So guess what I'm going to do this Saturday???
I'm going to audition to be a contestant for Deal or No Deal!!
They're having a casting call here in San Diego and I thought it would be fun to give it a shot. I have never auditioned for a game show so I don't really know what to expect or what kind of people will show up.
Back in the day, I could always expect two or three usual suspects during an audition...the "serious" actor wearing all black, doing breathing exercises and yoga in the corner, the delusional actor who claims to rub elbows with every famous celebrity under the sun who'll recite his impressive resume to whomever will listen and the starry eyed, midwesterner actor (usually actress), hoping that the diahrrea commerical will be her big break, when deep down you know she'll be stripping next week.
I'm sure a game show audition will be different, I get the feeling that I'll see a whole new breed of auditoners at a game show casting call. I predict that a few normal, everyday people like myself will show up of course. (I just heard some of you snicker at the notion that I fall under the "normal"category. I know who you are. I see you. I'll be in your bushes tonight. Be afraid.)
I also predict those annoying, crack/caffeine induced hyper people who go to gameshow auditions all the time (think Price Is Right) will be present and accounted for. They'll be dressed in loud, mismatched clothing and clutching their noisemaker of choice ...a cowbell..a kazoo...etc. If I am located anywhere near a person like this, you can be sure that the headline for San Diego morning news will probably be:
"Midget Bludgeons Contestant Hopeful with Plastic Kazoo.
Witness: "She just kept yelling 'the Power of Tom Cruise copels you!' while she beat him...it was so wierd."
Not that I'm going to be sitting there like a lump on a log. I will most definately be turning up "'Laine Dog and Pony Show" during casting. The goal is to be a middle-America friendly Ethnic, Which can be one of two things...you can be seriously Fresh Off The Boat Ethnic....complete with a heavy "I'm still learning Engrish" accent because its endearing (like watching a puppy trying to drink from the toilet and falling in type of endearing), throw in a kimono and they're for SURE going to pick you....OR you can be an Americanized Ethnic (of ethnic background but speaks like a newscaster....or simply put: whitewashed). Thankfully, I've embraced my white-washyness way back in high school....and really, marrying a white man and eating meat that was killed and prepared by said white man..well, there's really no turning back from bananaville now is there?

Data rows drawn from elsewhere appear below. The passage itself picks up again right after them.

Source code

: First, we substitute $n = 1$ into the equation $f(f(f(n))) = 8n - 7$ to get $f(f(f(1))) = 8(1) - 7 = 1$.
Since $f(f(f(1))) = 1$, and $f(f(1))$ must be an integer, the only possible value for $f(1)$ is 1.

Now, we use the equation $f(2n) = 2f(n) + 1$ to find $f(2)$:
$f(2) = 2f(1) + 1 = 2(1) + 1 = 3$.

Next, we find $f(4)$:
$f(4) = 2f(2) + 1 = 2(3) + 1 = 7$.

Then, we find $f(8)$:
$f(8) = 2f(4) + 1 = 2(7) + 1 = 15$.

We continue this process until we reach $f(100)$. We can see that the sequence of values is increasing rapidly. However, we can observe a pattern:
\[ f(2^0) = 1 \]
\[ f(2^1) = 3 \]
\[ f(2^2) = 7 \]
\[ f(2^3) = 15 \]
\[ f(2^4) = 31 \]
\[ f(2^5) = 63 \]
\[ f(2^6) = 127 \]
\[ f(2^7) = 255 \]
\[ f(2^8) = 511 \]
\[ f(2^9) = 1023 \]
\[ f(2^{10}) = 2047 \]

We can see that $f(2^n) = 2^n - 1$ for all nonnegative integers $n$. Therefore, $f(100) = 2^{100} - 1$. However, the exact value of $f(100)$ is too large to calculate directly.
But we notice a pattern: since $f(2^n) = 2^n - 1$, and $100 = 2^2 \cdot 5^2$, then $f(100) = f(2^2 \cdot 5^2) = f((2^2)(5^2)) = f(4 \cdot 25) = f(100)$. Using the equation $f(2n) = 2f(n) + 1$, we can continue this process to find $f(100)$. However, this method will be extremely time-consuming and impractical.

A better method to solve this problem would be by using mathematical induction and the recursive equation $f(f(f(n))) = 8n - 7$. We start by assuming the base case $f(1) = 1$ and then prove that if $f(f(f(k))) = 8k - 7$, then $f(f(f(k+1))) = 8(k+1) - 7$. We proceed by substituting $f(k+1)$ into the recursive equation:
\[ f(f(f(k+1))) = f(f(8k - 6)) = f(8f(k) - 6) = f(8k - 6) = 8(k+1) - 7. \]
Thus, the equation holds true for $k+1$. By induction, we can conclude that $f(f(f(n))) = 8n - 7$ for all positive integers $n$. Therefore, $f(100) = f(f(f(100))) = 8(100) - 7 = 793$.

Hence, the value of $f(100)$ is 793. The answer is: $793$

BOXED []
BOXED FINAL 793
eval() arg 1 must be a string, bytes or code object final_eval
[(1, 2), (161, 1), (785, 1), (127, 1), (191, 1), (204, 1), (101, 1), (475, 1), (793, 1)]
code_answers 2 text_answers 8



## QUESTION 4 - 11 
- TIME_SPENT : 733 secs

Middle America does not relate to metrosexuals with highlighted tips, goth/emo douchebags, homeboys with a teardrop tattoo under their eye, any asian with an anime spiky hairstyle, buddhist monks, Bobby Trendy gays (they love ambigously gay guys though), lesbians with sideburns, or Neo Nazi white supremacists...and that's just naming a few.
Why do casting agents cater to Middle America you ask? Because its freezing ass cold there half the time and unless you want to frolick in cow pies, cornfields and eat Sonic all day, there is not a DAYAM thing to do most of the time except to watch television. (I lived in Missouri for a couple months...believe me..I KNOW. Gravy, Sonic and cowpies as far as the eye can see. )
Wow..did I digress from the point of this post or what??
So to sum up, I'll be playing my "I'm a kooky Filipino version of Gidget with a heart of gold" card this Saturday so that I may play for money and rub Howie's bald ass head. Wish me luck!